▶ [EXERCISE INSTRUCTIONS]
Please return every record exactly, with no pictures included.

· · · · ·

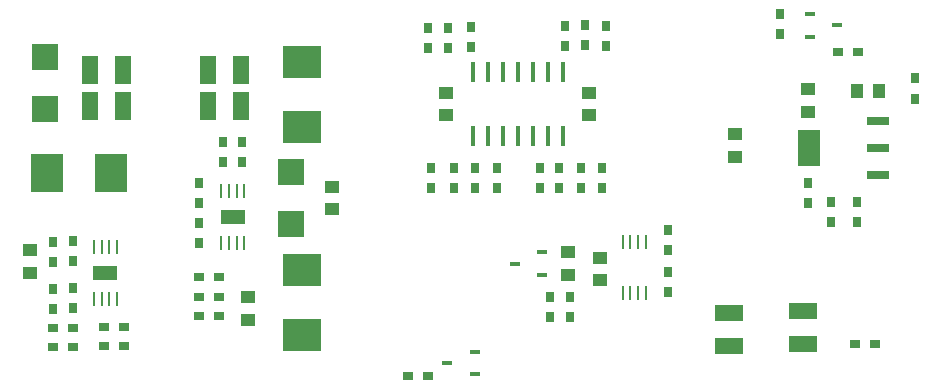
<source format=gbr>
G04 DipTrace 2.4.0.2*
%INTopPaste.gbr*%
%MOIN*%
%ADD44R,0.0156X0.0707*%
%ADD46R,0.0766X0.12*%
%ADD48R,0.0766X0.0294*%
%ADD50R,0.0786X0.0511*%
%ADD52R,0.0077X0.0471*%
%ADD54R,0.0333X0.0176*%
%ADD56R,0.1298X0.1081*%
%ADD58R,0.1081X0.1298*%
%ADD64R,0.0865X0.0865*%
%ADD66R,0.0983X0.055*%
%ADD68R,0.0432X0.0511*%
%ADD70R,0.0353X0.0314*%
%ADD72R,0.055X0.0983*%
%ADD74R,0.0314X0.0353*%
%ADD76R,0.0511X0.0432*%
%FSLAX44Y44*%
G04*
G70*
G90*
G75*
G01*
%LNTopPaste*%
%LPD*%
D76*
X5441Y10066D3*
Y9318D3*
D74*
X6878Y10378D3*
Y9709D3*
D72*
X7441Y14879D3*
X8543D3*
X7441Y16066D3*
X8543D3*
D70*
X8566Y6878D3*
X7897D3*
D74*
X6191Y8110D3*
Y8779D3*
X6878Y8128D3*
Y8797D3*
D76*
X12691Y8503D3*
Y7755D3*
D74*
X11879Y13003D3*
Y13673D3*
D76*
X15504Y11441D3*
Y12189D3*
D72*
X11379Y14879D3*
X12481D3*
X11379Y16066D3*
X12481D3*
D74*
X11066Y10316D3*
Y10985D3*
D70*
Y7878D3*
X11736D3*
X11754Y9191D3*
X11085D3*
D68*
X33752Y15377D3*
X33003D3*
D76*
X31377Y14690D3*
Y15438D3*
D74*
X32127Y11672D3*
Y11002D3*
X19567Y12129D3*
Y12798D3*
D76*
X24443Y9065D3*
Y9814D3*
X23380Y9253D3*
Y10001D3*
D74*
X23817Y12129D3*
Y12798D3*
X19380Y16816D3*
Y17486D3*
X23943Y16897D3*
Y17566D3*
D76*
X19317Y14566D3*
Y15314D3*
X24067Y14566D3*
Y15314D3*
X28940Y13190D3*
Y13938D3*
D66*
X28753Y6878D3*
Y7980D3*
X31190Y6940D3*
Y8042D3*
D64*
X5941Y16504D3*
Y14772D3*
X14129Y10941D3*
Y12673D3*
D58*
X6003Y12628D3*
X8149D3*
D56*
X14504Y7253D3*
Y9399D3*
Y14191D3*
Y16336D3*
D54*
X31440Y17940D3*
Y17192D3*
X32346Y17566D3*
X20255Y5940D3*
Y6688D3*
X19349Y6314D3*
D70*
X8566Y7503D3*
X7897D3*
X6191Y6860D3*
X6860D3*
X6878Y7485D3*
X6209D3*
D74*
X6191Y9690D3*
Y10360D3*
X12504Y13691D3*
Y13022D3*
X11066Y11628D3*
Y12298D3*
D70*
Y8503D3*
X11736D3*
D74*
X31377Y11628D3*
Y12297D3*
X33002Y11021D3*
Y11690D3*
X30440Y17940D3*
Y17271D3*
D70*
X32378Y16690D3*
X33047D3*
D74*
X34940Y15127D3*
Y15797D3*
X22755Y8503D3*
Y7834D3*
X23443Y8503D3*
Y7834D3*
X26693Y10066D3*
Y10735D3*
Y8690D3*
Y9360D3*
X21005Y12129D3*
Y12798D3*
X20255Y12129D3*
Y12798D3*
X18817Y12816D3*
Y12147D3*
X22442Y12129D3*
Y12798D3*
X23067Y12129D3*
Y12798D3*
X24505Y12816D3*
Y12147D3*
X20130Y17504D3*
Y16835D3*
X18692Y16816D3*
Y17486D3*
X23255Y17548D3*
Y16879D3*
X24630D3*
Y17548D3*
D70*
X18692Y5878D3*
X18023D3*
X32940Y6940D3*
X33609D3*
D52*
X7566Y8440D3*
X7822D3*
X8078D3*
X8334D3*
Y10173D3*
X8078D3*
X7822D3*
X7566D3*
D50*
X7950Y9307D3*
D52*
X11816Y10316D3*
X12072D3*
X12328D3*
X12584D3*
Y12048D3*
X12328D3*
X12072D3*
X11816D3*
D50*
X12200Y11182D3*
D48*
X33690Y12565D3*
Y13471D3*
Y14376D3*
D46*
X31407Y13471D3*
D52*
X25193Y8628D3*
X25449D3*
X25705D3*
X25960D3*
Y10360D3*
X25705D3*
X25449D3*
X25193D3*
D54*
X22505Y9253D3*
Y10001D3*
X21599Y9627D3*
D44*
X20192Y13879D3*
X20692D3*
X21192D3*
X21692D3*
X22192D3*
X22692D3*
X23192D3*
Y16005D3*
X22692D3*
X22192D3*
X21692D3*
X21192D3*
X20692D3*
X20192D3*
M02*

</source>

· · · · ·

▶ [REPLY TO THE EXERCISE]
<source format=gbr>
G04 DipTrace 2.4.0.2*
%INTopPaste.gbr*%
%MOIN*%
%ADD44R,0.0156X0.0707*%
%ADD46R,0.0766X0.12*%
%ADD48R,0.0766X0.0294*%
%ADD50R,0.0786X0.0511*%
%ADD52R,0.0077X0.0471*%
%ADD54R,0.0333X0.0176*%
%ADD56R,0.1298X0.1081*%
%ADD58R,0.1081X0.1298*%
%ADD64R,0.0865X0.0865*%
%ADD66R,0.0983X0.055*%
%ADD68R,0.0432X0.0511*%
%ADD70R,0.0353X0.0314*%
%ADD72R,0.055X0.0983*%
%ADD74R,0.0314X0.0353*%
%ADD76R,0.0511X0.0432*%
%FSLAX44Y44*%
G04*
G70*
G90*
G75*
G01*
%LNTopPaste*%
%LPD*%
D76*
X5441Y10066D3*
Y9318D3*
D74*
X6878Y10378D3*
Y9709D3*
D72*
X7441Y14879D3*
X8543D3*
X7441Y16066D3*
X8543D3*
D70*
X8566Y6878D3*
X7897D3*
D74*
X6191Y8110D3*
Y8779D3*
X6878Y8128D3*
Y8797D3*
D76*
X12691Y8503D3*
Y7755D3*
D74*
X11879Y13003D3*
Y13673D3*
D76*
X15504Y11441D3*
Y12189D3*
D72*
X11379Y14879D3*
X12481D3*
X11379Y16066D3*
X12481D3*
D74*
X11066Y10316D3*
Y10985D3*
D70*
Y7878D3*
X11736D3*
X11754Y9191D3*
X11085D3*
D68*
X33752Y15377D3*
X33003D3*
D76*
X31377Y14690D3*
Y15438D3*
D74*
X32127Y11672D3*
Y11002D3*
X19567Y12129D3*
Y12798D3*
D76*
X24443Y9065D3*
Y9814D3*
X23380Y9253D3*
Y10001D3*
D74*
X23817Y12129D3*
Y12798D3*
X19380Y16816D3*
Y17486D3*
X23943Y16897D3*
Y17566D3*
D76*
X19317Y14566D3*
Y15314D3*
X24067Y14566D3*
Y15314D3*
X28940Y13190D3*
Y13938D3*
D66*
X28753Y6878D3*
Y7980D3*
X31190Y6940D3*
Y8042D3*
D64*
X5941Y16504D3*
Y14772D3*
X14129Y10941D3*
Y12673D3*
D58*
X6003Y12628D3*
X8149D3*
D56*
X14504Y7253D3*
Y9399D3*
Y14191D3*
Y16336D3*
D54*
X31440Y17940D3*
Y17192D3*
X32346Y17566D3*
X20255Y5940D3*
Y6688D3*
X19349Y6314D3*
D70*
X8566Y7503D3*
X7897D3*
X6191Y6860D3*
X6860D3*
X6878Y7485D3*
X6209D3*
D74*
X6191Y9690D3*
Y10360D3*
X12504Y13691D3*
Y13022D3*
X11066Y11628D3*
Y12298D3*
D70*
Y8503D3*
X11736D3*
D74*
X31377Y11628D3*
Y12297D3*
X33002Y11021D3*
Y11690D3*
X30440Y17940D3*
Y17271D3*
D70*
X32378Y16690D3*
X33047D3*
D74*
X34940Y15127D3*
Y15797D3*
X22755Y8503D3*
Y7834D3*
X23443Y8503D3*
Y7834D3*
X26693Y10066D3*
Y10735D3*
Y8690D3*
Y9360D3*
X21005Y12129D3*
Y12798D3*
X20255Y12129D3*
Y12798D3*
X18817Y12816D3*
Y12147D3*
X22442Y12129D3*
Y12798D3*
X23067Y12129D3*
Y12798D3*
X24505Y12816D3*
Y12147D3*
X20130Y17504D3*
Y16835D3*
X18692Y16816D3*
Y17486D3*
X23255Y17548D3*
Y16879D3*
X24630D3*
Y17548D3*
D70*
X18692Y5878D3*
X18023D3*
X32940Y6940D3*
X33609D3*
D52*
X7566Y8440D3*
X7822D3*
X8078D3*
X8334D3*
Y10173D3*
X8078D3*
X7822D3*
X7566D3*
D50*
X7950Y9307D3*
D52*
X11816Y10316D3*
X12072D3*
X12328D3*
X12584D3*
Y12048D3*
X12328D3*
X12072D3*
X11816D3*
D50*
X12200Y11182D3*
D48*
X33690Y12565D3*
Y13471D3*
Y14376D3*
D46*
X31407Y13471D3*
D52*
X25193Y8628D3*
X25449D3*
X25705D3*
X25960D3*
Y10360D3*
X25705D3*
X25449D3*
X25193D3*
D54*
X22505Y9253D3*
Y10001D3*
X21599Y9627D3*
D44*
X20192Y13879D3*
X20692D3*
X21192D3*
X21692D3*
X22192D3*
X22692D3*
X23192D3*
Y16005D3*
X22692D3*
X22192D3*
X21692D3*
X21192D3*
X20692D3*
X20192D3*
M02*

</source>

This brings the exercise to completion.